§ WHAT THE EXERCISE ASKS: Only the lines below starting at the one containing "asunto mío hacerlo." and ending at the one containing "Me gustaría poner" belong in the answer, each copied exactly.

··· MATERIAL FOR THIS TASK ···

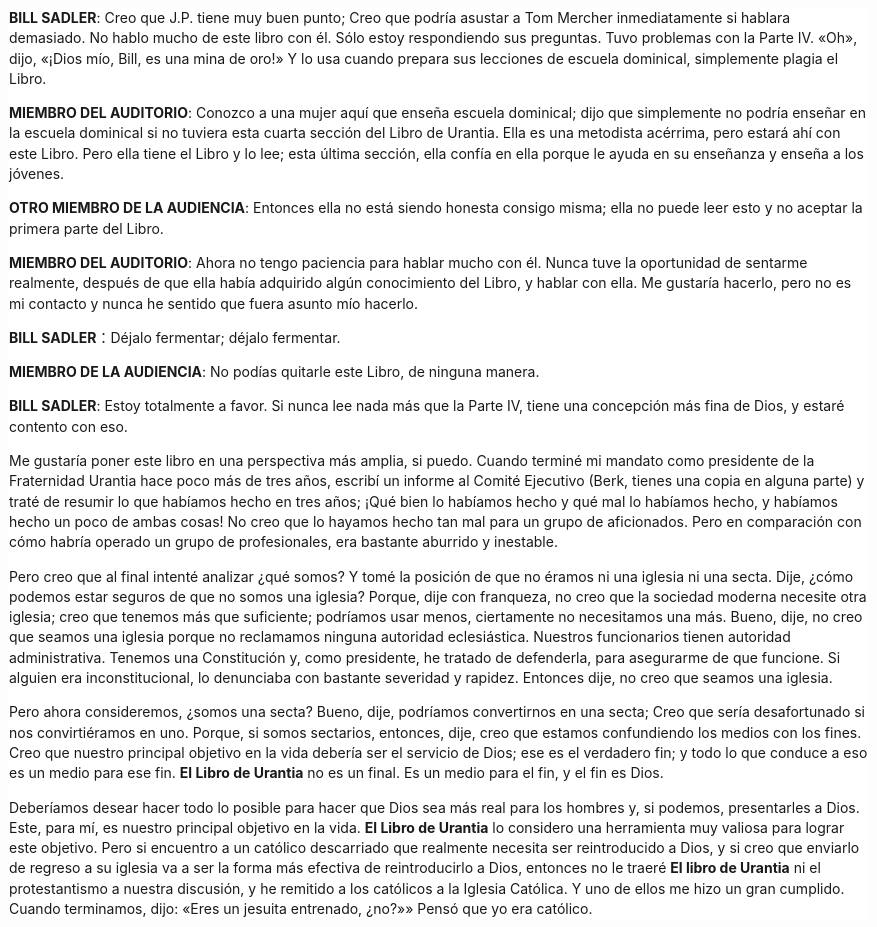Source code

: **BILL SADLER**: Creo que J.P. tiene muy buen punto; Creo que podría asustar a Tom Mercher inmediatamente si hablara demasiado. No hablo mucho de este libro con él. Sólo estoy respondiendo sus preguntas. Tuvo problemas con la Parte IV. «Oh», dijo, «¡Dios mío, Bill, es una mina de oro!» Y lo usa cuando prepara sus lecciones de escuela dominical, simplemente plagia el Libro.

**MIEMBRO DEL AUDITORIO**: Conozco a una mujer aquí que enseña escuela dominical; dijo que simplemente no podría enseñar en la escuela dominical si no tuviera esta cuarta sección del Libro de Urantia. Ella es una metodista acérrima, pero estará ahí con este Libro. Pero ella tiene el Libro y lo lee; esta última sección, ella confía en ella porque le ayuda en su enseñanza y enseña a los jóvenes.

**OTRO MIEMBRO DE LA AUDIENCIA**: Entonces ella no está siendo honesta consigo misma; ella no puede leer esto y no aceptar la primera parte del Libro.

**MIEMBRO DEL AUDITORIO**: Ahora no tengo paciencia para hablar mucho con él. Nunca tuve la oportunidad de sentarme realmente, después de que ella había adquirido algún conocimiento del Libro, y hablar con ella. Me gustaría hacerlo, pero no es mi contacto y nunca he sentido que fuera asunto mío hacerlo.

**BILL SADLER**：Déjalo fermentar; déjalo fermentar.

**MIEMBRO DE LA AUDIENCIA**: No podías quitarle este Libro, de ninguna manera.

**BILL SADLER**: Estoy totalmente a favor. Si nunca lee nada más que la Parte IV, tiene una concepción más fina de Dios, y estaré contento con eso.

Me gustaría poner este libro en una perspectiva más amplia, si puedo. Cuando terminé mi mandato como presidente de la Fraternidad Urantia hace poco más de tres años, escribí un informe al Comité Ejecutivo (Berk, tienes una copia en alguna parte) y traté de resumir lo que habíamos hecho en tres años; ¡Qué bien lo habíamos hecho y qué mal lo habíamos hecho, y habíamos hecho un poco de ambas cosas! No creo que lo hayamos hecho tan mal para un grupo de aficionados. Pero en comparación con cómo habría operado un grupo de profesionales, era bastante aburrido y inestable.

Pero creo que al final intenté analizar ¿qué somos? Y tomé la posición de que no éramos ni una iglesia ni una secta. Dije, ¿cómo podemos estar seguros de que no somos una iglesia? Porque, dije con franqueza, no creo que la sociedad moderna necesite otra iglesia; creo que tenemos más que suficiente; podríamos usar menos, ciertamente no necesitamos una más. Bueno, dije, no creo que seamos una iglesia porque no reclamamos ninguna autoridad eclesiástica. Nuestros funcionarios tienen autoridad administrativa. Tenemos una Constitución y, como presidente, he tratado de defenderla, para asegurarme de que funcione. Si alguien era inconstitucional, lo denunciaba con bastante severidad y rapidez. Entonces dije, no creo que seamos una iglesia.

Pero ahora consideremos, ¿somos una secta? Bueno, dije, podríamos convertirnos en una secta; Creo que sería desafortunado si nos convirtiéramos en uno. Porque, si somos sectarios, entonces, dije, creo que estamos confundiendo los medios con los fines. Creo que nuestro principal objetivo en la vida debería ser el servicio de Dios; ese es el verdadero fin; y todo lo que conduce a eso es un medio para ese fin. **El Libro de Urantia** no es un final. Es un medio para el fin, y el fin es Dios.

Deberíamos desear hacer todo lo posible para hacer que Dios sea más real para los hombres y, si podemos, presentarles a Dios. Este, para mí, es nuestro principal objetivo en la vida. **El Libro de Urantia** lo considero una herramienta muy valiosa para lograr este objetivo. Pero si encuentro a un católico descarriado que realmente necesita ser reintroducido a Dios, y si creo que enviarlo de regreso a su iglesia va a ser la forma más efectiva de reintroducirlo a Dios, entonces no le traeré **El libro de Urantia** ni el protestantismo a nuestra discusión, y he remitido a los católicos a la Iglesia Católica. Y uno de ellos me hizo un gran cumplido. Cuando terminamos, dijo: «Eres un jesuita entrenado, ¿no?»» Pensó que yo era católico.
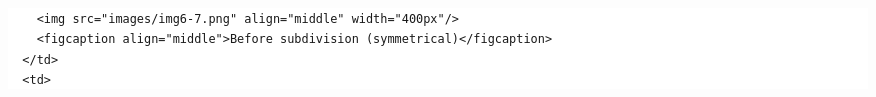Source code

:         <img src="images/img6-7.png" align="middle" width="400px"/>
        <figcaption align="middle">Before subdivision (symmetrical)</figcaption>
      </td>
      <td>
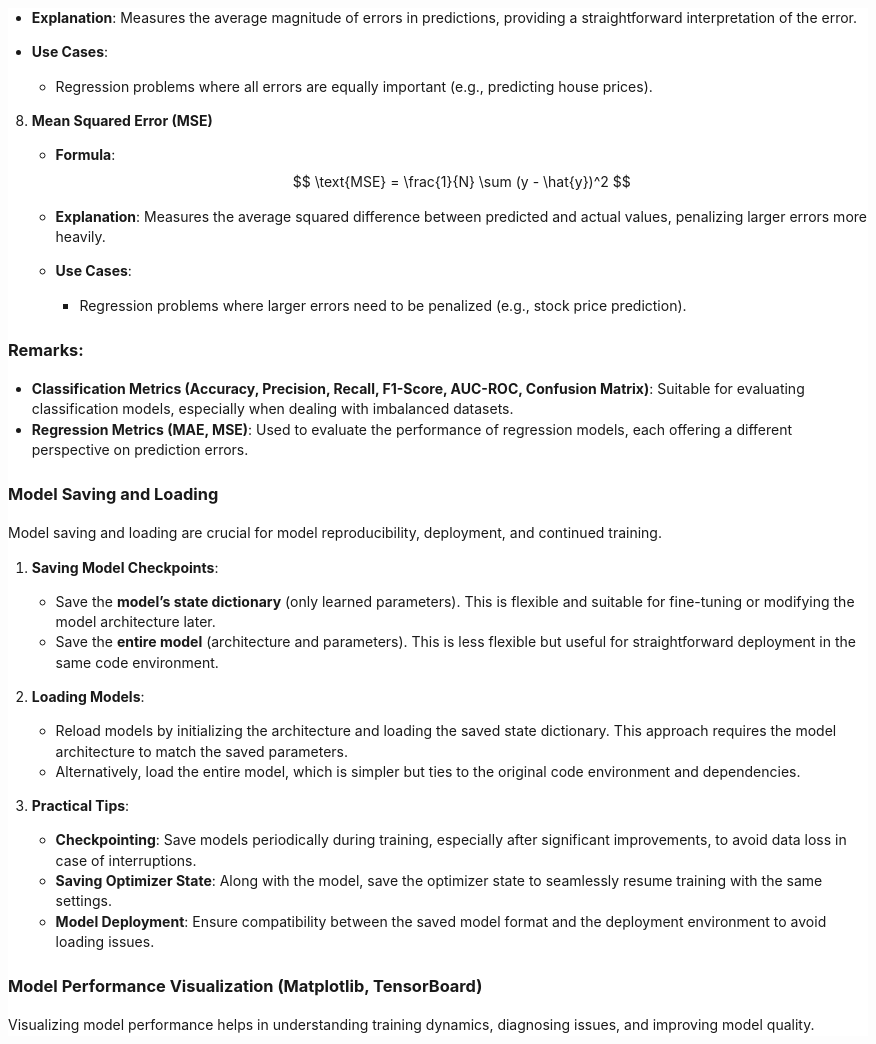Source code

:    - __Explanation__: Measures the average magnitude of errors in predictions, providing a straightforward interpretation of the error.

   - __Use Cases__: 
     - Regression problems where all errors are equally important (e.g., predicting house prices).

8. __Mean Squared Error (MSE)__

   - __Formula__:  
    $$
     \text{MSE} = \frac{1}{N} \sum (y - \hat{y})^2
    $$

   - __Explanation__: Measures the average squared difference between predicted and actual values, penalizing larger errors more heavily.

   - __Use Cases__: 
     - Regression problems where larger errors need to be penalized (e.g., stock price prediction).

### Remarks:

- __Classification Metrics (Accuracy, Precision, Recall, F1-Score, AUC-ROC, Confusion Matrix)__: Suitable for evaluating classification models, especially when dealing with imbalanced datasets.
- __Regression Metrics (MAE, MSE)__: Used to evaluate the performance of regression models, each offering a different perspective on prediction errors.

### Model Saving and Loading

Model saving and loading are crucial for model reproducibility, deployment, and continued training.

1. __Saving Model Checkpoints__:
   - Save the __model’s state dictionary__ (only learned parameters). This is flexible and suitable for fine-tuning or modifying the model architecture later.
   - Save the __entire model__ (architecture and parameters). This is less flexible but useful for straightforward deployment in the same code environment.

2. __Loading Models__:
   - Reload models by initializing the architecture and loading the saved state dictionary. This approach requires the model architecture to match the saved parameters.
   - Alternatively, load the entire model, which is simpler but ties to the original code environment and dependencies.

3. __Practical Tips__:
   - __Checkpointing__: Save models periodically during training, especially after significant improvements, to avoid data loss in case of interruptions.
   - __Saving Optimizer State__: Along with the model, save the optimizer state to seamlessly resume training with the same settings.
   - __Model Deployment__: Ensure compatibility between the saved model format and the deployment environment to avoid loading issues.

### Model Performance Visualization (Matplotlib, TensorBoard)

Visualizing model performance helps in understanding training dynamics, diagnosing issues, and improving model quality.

···

§ WRITTEN RESPONSE:
**MIEMBRO DEL AUDITORIO**: Ahora no tengo paciencia para hablar mucho con él. Nunca tuve la oportunidad de sentarme realmente, después de que ella había adquirido algún conocimiento del Libro, y hablar con ella. Me gustaría hacerlo, pero no es mi contacto y nunca he sentido que fuera asunto mío hacerlo.

**BILL SADLER**：Déjalo fermentar; déjalo fermentar.

**MIEMBRO DE LA AUDIENCIA**: No podías quitarle este Libro, de ninguna manera.

**BILL SADLER**: Estoy totalmente a favor. Si nunca lee nada más que la Parte IV, tiene una concepción más fina de Dios, y estaré contento con eso.

Me gustaría poner este libro en una perspectiva más amplia, si puedo. Cuando terminé mi mandato como presidente de la Fraternidad Urantia hace poco más de tres años, escribí un informe al Comité Ejecutivo (Berk, tienes una copia en alguna parte) y traté de resumir lo que habíamos hecho en tres años; ¡Qué bien lo habíamos hecho y qué mal lo habíamos hecho, y habíamos hecho un poco de ambas cosas! No creo que lo hayamos hecho tan mal para un grupo de aficionados. Pero en comparación con cómo habría operado un grupo de profesionales, era bastante aburrido y inestable.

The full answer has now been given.